Infernal Coil’s made a strong impression with their first two EP’s, delivering an onslaught of hellish vocals and riffs that took equal amounts of influence from death metal, black metal, and grindcore. For their debut full length Within A World Forgotten, the group has taken all of the elements from their previous material and taken them to completely new heights. The writing is more complex than the single-minded attack that are so common in these particular variants of metal, and the sound has gotten so overwhelmingly heavy that you may need a few times through to get a feel for all the details. It’s likely to be a little too dense for some, but for that specific type of listener who likes their metal as murky and destructive as possible Within A World Forgotten will be an album that stands out from the rest.
Spread across seven songs (two of which are slightly tweaked versions of the material from 2016’s Bodies Set in Ashen Death EP), Infernal Coil makes an immediate impression with blasting that feels like it’s going to cave your skull in during the first thirty seconds. “Wounds Never Close” delivers dense blasting that’s reminiscent of bands like Adversarial as well as deathgrind bands like Vermin Womb. The recording is absolutely immense, as the guitars blur together into layers upon layers of murky and nightmarish riffing and the drums have speaker destroying capabilities at higher volumes. While this may all sound a bit familiar, as there have been a number of talented groups that have channeled similar elements over the past few years, where Infernal Coil stands out is in the versatility of their attack. Underneath the sheer wall of sound there are guitar leads that have a bleaker, murkier tone that channels a good deal of old-school death metal influence, as well as some well-timed breaks during some of the longer numbers that give just enough time to pause and reflect on the aftermath of the destruction. But what’s most surprising is the centerpiece of Within A Forgotten World, the almost ten-minute song “49 Suns”. It starts off with blast beats and an ominous lead similar to other parts of the album, but around the halfway point the sound completely fades out leaving acoustic guitar and booming drums in its place. This is a fairly dramatic shift, but the atmosphere is just as thick and desolate. It reminds me a bit of the type of unexpected and haunting ambiance Converge utilized on You Fail Me with the song “In Her Shadow”, and it helps to perfectly break up the two halves of the album.

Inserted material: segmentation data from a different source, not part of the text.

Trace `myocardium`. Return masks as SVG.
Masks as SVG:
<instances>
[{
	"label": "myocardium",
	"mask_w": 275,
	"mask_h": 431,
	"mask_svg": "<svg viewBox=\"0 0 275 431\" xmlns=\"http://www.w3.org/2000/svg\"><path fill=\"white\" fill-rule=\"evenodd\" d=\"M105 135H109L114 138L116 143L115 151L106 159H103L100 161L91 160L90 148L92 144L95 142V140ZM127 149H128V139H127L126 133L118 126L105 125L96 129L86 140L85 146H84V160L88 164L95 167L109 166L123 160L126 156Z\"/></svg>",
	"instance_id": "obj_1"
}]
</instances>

The instrumentals may have some nightmarish qualities, but it’s the vocals that put this material over the edge and make you feel like you’ve stepped straight into Hell. Other albums of this type may have chosen to bury the vocals under some of the layers of noise, but Infernal Coil has taken the opposite approach and let them tower above the chaos. The growls are often so low pitched and inhuman sounding that they’re truly terrifying, and that plays a significant role in the album’s appeal for me. Early on there are some vocal ranges that come close to James Reads’ lower pitches, and there haven’t been many bands that have been able to match the sheer insanity of Revenge’s recordings.
Infernal Coil has delivered one of the most intense and unrelenting albums you’ll hear in 2018. They’ve taken the blasting and grinding elements from before and weaponized, but there’s enough variation and nuances to the attack to keep the material from feeling one-dimensional. And just when you think you’ve got everything figured out, the acoustic interlude demonstrates the band’s ability to express desolation and chaos in completely different ways. Give this one time in order to peel back the layers of noise and grime and you’ll find that it leaves a lasting impression. Within A World Forgotten is available from Profound Lore Records.